O Terceiro Jovem também estivera em Heili e, juntos, esboçaram um mapa aproximado do vilarejo. Zhu Muyun ficou satisfeito com o resultado e pediu que Huasheng preenchesse as lacunas nos dias seguintes.
— Huasheng, ainda está com fome? — perguntou o Terceiro Jovem, percebendo seu abatimento.
— O que houve? Não comeu o pão? — surpreendeu-se Zhu Muyun. Todas as noites trazia comida para Huasheng.
— Dei a ele — explicou o Terceiro Jovem, relatando o ocorrido no restaurante. O Saboroso ficava próximo à moradia de Zhu Muyun, que também conhecia o gerente Xie Chunlei.
Ao ouvir sobre o fechamento antecipado, Zhu Muyun teve um súbito pressentimento.
— Não estou com fome, irmão. Amanhã ficarei em Heili até obter notícia de Zhao Wenhua — afirmou Huasheng.
— Zhao Wenhua certamente já não está em Heili. Continuar investigando só levantará suspeitas — ponderou Zhu Muyun. Após a ação de He Liang, buscar informações sobre Zhao Wenhua era inútil. Mas ele desejava conhecer a fundo o vilarejo — um reflexo de sua obsessão profissional.

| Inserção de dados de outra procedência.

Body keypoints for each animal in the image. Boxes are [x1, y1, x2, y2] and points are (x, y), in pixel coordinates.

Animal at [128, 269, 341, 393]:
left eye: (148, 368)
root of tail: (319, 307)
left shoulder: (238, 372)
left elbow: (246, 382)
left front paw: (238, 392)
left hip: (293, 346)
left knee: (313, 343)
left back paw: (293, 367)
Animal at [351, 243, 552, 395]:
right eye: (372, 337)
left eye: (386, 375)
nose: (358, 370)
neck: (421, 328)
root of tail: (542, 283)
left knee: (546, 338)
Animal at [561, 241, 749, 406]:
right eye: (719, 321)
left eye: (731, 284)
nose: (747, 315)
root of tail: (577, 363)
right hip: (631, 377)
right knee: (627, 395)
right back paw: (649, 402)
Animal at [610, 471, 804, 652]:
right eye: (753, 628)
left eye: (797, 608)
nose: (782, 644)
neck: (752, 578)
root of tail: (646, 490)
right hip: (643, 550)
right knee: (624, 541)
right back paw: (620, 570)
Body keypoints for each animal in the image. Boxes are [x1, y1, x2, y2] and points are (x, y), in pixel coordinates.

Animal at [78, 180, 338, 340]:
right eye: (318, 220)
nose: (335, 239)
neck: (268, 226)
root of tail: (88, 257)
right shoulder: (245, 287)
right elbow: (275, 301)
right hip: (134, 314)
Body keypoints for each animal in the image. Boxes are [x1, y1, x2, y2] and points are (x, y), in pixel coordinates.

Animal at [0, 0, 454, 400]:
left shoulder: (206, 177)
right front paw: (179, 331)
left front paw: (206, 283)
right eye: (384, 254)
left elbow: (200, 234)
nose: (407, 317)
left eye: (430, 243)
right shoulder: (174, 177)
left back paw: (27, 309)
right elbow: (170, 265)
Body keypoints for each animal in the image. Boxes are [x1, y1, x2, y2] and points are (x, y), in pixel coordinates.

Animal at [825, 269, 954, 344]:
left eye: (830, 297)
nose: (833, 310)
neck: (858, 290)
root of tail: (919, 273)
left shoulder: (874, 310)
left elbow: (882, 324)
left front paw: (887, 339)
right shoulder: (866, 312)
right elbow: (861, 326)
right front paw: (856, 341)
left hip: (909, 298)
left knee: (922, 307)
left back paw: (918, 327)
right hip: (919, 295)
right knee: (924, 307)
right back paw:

— Farei como pediu, irmão. Só volto quando memorizar o terreno — disse Huasheng.
Na manhã seguinte, Zhu Muyun instruiu o Terceiro Jovem a comprar macarrão de arroz no Saboroso. Para aumentar o lucro, pequenos restaurantes serviam macarrão e noodles pela manhã. Huasheng não podia acompanhá-lo, mas ao trazer a comida, poderiam comer juntos.
— Alguma novidade no restaurante? — perguntou Zhu Muyun, casualmente. Queria entender o motivo do fechamento antecipado. Seu pensamento tornara-se cada vez mais meticuloso; qualquer anomalia lhe despertava atenção. Sem saber a razão do ocorrido, não sossegaria.
— Ouvi dizer que o gerente recebeu dois parentes, um homem e uma moça. Não vi o homem, mas a moça parecia universitária — relatou o Terceiro Jovem.
— Huasheng, observe o restaurante quando puder — pediu Zhu Muyun. Não associou o homem a Zhao Wenhua; na sua visão, mesmo que ele voltasse a Xingcheng, dificilmente viria ao distrito de Yuping, onde não havia hospitais nem clínicas, apenas residências.
— Está bem — respondeu Huasheng. O Saboroso era parte de sua rotina; monitorá-lo seria natural.